* _PASSAGE PROVIDED_
────────────────────────────────────────

Background information
- Origin: London, England
- Genres: Psychedelic rock; blues rock; acid rock; hard rock; jam rock;
- Works: Albums and singles; songs;
- Years active: 1966–1968; 1993; 2005;
- Labels: Reaction; Polydor; Atco; RSO; Reprise;
- Spinoffs: Blind Faith
- Spinoff of: Alexis Korner's Blues Incorporated; The Graham Bond Organisation; John Mayall & the Bluesbreakers;
- Past members: Jack Bruce; Eric Clapton; Ginger Baker;
- Website: creambandofficial.com

= Cream (band) =

English rock supergroup

Cream were a British rock supergroup formed in London in 1966. The group consisted of bassist Jack Bruce, guitarist Eric Clapton, and drummer Ginger Baker. Bruce was the primary songwriter and vocalist, although Clapton and Baker contributed to songs. Formed by members of previously successful bands, they are widely considered to be the first so-called supergroup in rock history. Cream were highly regarded for the instrumental proficiency of each of their members.

During their brief three-year career, the band released four albums: Fresh Cream (1966), Disraeli Gears (1967), Wheels of Fire (1968), and Goodbye (1969). Beginning with Disraeli Gears, the band were joined in the studio by producer and multi-instrumentalist Felix Pappalardi. Their music spanned rock styles such as blues rock, psychedelia, and hard rock. Throughout their career, they sold more than 15 million records worldwide. The group's third album, Wheels of Fire (1968), is the first platinum-selling double album. They scored international hits with singles such as "Sunshine of Your Love" (1967) and "White Room" (1968).

Tensions between Bruce and Baker led to their decision in May 1968 to break up, although the band were persuaded to make a final album, Goodbye, and to tour, culminating in two final farewell concerts at the Royal Albert Hall on 25 and 26 November 1968, which were filmed and shown in theatres, then in 1977 released as a home video, Farewell Concert. The group briefly reunited twice following their breakup, in 1993 for their induction into the Rock and Roll Hall of Fame and again in 2005 for a series of concerts. Bruce died in 2014 followed by Baker in 2019, leaving Clapton as the last living member of the group.

In 1993, Cream were inducted into the Rock and Roll Hall of Fame. They were included in both Rolling Stone and VH1's lists of the "100 Greatest Artists of All Time", at numbers 67 and 61, respectively. They were also ranked number 16 on VH1's "100 Greatest Artists of Hard Rock".

==History==
===Formation (1966)===
By July 1966, Eric Clapton's career with the Yardbirds and John Mayall & the Bluesbreakers had earned him a reputation as one of the premier blues guitarists in Britain. Clapton, however, found the environment of Mayall's band confining and sought to expand his playing in a new band. In 1966, Clapton met Ginger Baker, then the drummer of the Graham Bond Organisation, for which Jack Bruce had played bass guitar, harmonica, and piano. Baker felt stifled in the Graham Bond Organisation and had grown tired of Graham Bond's drug addictions and bouts of mental instability. "I had always liked Ginger", explained Clapton. "Ginger had come to see me play with the Bluesbreakers. After the gig, he drove me back to London in his Rover. I was very impressed with his car and driving. He was telling me that he wanted to start a band, and I had been thinking about it, too."

────────────────────────────────────────

* _DATASET EXCERPTS_
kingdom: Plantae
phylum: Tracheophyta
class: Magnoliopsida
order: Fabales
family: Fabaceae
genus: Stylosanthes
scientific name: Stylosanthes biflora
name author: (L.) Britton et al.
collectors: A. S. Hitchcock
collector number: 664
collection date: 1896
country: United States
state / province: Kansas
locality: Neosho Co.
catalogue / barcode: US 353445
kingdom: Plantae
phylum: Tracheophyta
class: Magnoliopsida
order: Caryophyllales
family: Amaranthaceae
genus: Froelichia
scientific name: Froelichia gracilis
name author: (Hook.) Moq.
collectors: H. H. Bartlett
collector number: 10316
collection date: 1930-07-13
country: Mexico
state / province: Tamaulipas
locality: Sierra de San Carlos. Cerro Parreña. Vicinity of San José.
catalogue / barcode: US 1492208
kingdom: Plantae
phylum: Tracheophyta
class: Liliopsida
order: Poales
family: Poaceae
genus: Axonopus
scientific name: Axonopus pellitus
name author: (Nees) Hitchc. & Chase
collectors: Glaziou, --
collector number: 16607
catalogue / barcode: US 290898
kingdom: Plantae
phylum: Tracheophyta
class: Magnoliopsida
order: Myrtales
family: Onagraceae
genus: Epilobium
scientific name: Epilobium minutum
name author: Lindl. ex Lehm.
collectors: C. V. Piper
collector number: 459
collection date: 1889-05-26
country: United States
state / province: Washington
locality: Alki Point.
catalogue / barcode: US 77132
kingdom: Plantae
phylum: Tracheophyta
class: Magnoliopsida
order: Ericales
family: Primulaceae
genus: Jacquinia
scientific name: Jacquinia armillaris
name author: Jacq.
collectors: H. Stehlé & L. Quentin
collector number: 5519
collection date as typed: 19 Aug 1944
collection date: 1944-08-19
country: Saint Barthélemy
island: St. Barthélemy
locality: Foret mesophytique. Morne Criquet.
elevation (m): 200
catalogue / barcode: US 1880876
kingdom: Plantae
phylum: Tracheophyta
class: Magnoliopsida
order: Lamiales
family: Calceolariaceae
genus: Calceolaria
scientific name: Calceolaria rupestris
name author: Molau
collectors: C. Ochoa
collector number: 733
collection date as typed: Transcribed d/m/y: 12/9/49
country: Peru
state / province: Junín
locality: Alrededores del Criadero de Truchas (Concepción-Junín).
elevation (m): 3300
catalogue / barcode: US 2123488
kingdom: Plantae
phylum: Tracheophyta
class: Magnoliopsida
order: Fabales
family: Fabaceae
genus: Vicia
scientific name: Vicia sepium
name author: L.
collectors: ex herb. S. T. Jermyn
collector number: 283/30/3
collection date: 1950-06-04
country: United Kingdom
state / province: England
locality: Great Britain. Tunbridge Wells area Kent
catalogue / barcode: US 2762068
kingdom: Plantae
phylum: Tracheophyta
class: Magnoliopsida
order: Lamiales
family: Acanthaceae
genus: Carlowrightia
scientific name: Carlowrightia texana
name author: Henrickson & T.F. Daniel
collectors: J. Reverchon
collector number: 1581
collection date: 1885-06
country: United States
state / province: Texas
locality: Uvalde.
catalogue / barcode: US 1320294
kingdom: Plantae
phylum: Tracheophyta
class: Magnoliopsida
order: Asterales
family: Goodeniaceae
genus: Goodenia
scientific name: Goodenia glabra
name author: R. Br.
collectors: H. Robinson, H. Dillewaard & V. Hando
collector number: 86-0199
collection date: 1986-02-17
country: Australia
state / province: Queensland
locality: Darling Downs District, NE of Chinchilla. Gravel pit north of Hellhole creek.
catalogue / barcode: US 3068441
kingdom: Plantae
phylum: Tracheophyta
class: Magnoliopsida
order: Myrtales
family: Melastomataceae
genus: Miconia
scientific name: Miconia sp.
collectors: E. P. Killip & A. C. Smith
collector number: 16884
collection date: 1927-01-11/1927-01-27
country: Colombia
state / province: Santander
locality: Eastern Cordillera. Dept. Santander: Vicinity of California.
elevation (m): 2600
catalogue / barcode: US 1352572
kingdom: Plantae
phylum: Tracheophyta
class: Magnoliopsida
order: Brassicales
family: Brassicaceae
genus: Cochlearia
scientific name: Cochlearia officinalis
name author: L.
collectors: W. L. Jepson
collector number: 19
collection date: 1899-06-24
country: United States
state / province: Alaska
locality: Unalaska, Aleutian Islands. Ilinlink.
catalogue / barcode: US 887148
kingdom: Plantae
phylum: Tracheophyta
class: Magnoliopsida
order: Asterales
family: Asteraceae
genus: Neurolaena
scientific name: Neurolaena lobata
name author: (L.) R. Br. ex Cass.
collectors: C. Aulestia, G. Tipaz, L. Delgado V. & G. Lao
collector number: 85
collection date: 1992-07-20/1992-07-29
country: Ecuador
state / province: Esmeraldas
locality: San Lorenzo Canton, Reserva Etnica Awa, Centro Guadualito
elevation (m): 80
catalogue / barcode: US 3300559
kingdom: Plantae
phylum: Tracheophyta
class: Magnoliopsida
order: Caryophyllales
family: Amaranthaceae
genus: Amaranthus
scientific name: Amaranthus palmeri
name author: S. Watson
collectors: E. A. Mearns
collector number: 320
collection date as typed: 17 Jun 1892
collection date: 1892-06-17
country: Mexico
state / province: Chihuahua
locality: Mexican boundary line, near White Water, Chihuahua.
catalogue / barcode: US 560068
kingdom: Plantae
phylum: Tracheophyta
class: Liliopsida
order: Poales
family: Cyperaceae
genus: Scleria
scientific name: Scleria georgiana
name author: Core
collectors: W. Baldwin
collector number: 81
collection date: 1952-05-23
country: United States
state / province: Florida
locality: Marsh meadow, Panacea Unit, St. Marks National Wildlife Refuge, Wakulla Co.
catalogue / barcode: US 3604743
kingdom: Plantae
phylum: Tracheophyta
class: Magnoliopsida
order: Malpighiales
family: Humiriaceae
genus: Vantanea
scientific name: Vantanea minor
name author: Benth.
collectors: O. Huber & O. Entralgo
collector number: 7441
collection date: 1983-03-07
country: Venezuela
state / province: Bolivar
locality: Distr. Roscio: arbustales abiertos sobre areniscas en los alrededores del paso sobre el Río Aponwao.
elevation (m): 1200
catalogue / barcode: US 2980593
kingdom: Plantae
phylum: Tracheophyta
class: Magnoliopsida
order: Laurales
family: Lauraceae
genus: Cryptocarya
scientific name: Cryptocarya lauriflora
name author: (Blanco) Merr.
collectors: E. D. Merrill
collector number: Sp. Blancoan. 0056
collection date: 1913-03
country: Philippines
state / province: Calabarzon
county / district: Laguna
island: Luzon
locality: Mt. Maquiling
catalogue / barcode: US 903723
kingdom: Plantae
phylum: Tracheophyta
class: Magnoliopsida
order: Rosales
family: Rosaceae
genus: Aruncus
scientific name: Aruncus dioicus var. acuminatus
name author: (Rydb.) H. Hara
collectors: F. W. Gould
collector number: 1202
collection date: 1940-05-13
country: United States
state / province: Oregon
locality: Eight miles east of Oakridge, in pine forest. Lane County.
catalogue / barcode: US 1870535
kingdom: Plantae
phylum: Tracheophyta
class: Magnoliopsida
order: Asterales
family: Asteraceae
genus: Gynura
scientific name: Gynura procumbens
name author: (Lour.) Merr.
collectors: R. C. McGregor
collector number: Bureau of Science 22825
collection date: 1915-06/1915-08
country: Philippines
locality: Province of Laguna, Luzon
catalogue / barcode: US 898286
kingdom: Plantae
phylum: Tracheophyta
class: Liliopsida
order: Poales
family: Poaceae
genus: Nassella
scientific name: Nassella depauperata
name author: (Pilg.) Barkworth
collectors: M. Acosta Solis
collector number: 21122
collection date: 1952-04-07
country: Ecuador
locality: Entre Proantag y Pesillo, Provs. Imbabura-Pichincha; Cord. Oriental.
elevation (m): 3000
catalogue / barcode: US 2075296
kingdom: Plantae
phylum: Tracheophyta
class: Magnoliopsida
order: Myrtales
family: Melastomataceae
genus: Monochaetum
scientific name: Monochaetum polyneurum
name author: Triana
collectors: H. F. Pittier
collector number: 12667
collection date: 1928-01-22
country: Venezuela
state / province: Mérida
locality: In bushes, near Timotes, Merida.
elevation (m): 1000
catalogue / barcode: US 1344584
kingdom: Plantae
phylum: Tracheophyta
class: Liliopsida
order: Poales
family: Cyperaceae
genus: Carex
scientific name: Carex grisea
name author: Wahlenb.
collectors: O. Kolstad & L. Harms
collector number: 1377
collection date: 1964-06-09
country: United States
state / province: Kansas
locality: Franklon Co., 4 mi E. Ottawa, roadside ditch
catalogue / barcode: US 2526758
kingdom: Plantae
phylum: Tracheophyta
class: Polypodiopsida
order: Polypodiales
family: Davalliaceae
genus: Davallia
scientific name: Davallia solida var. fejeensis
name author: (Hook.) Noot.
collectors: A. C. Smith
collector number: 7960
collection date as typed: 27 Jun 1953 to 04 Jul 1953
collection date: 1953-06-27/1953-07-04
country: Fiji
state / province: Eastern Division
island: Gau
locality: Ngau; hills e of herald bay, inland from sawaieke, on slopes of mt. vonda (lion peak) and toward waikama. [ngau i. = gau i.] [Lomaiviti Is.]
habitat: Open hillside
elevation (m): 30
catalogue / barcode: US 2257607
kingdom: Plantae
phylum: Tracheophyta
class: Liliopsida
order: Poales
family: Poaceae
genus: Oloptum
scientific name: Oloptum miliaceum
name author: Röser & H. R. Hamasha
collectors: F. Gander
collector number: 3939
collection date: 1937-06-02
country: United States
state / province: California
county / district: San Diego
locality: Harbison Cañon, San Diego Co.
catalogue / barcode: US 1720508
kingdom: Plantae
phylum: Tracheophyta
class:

────────────────────────────────────────

* _BRIEF 1_
List the four albums that the Cream article says the band released during their career.
* _BRIEF 2_
Write the next part of the article on the band Cream, picking up after its final sentence.

* _TASK RESULT 1_
Fresh Cream (1966), Disraeli Gears (1967), Wheels of Fire (1968), Goodbye (1969)

* _TASK RESULT 2_
Each was impressed with the other's playing abilities, prompting Baker to ask Clapton to join his new, then-unnamed group. Clapton immediately agreed, on the condition that Baker hire Bruce, who had joined Manfred Mann since leaving Graham Bond, as the group's bassist; according to Clapton, Baker was so surprised at the suggestion that he almost crashed the car. Clapton had met Bruce when the bassist/vocalist briefly played with the Bluesbreakers in November 1965; the two also had recorded together as part of an ad hoc group dubbed Powerhouse (which also included Steve Winwood and Paul Jones). Impressed with Bruce's vocals and technical prowess, Clapton wanted to work with him on an ongoing basis.

In contrast, while Bruce was in Bond's band, Baker and he had been notorious for their quarrelling. Their volatile relationship included on-stage fights and the sabotage of one another's instruments. After Baker fired Bruce from the band, Bruce continued to arrive for gigs; ultimately, Bruce was driven away from the band after Baker threatened him at knifepoint.

Baker and Bruce tried to put aside their differences for the good of Baker's new trio, which he envisioned as collaborative, with each of the members contributing to music and lyrics. The band was named "Cream", as Clapton, Bruce, and Baker were already considered the "cream of the crop" among blues and jazz musicians in the exploding British music scene. Before deciding upon "Cream", the band considered calling themselves "Sweet 'n' Sour Rock 'n' Roll". Of the trio, Clapton had the biggest reputation in England; however, he was unknown in the United States, having left the Yardbirds before "For Your Love" hit the American Top Ten.

The band made their unofficial debut at the Twisted Wheel on 29 July 1966, with the official debut two nights later at the Sixth Annual Windsor Jazz and Blues Festival. Being new and with few original songs to their credit, they performed blues reworkings that thrilled the large crowd and earned them a warm reception. In October, the band also got a chance to jam with Jimi Hendrix, who had recently arrived in London. Hendrix was a fan of Clapton's music and wanted a chance to play with him onstage.

During the early organisation, they decided Bruce would serve as the group's lead vocalist. While Clapton was shy about singing, he occasionally harmonised with Bruce, and in time, took lead vocals on several Cream tracks, including "Four Until Late", "Strange Brew", "World of Pain", "Outside Woman Blues", "Crossroads", and "Badge".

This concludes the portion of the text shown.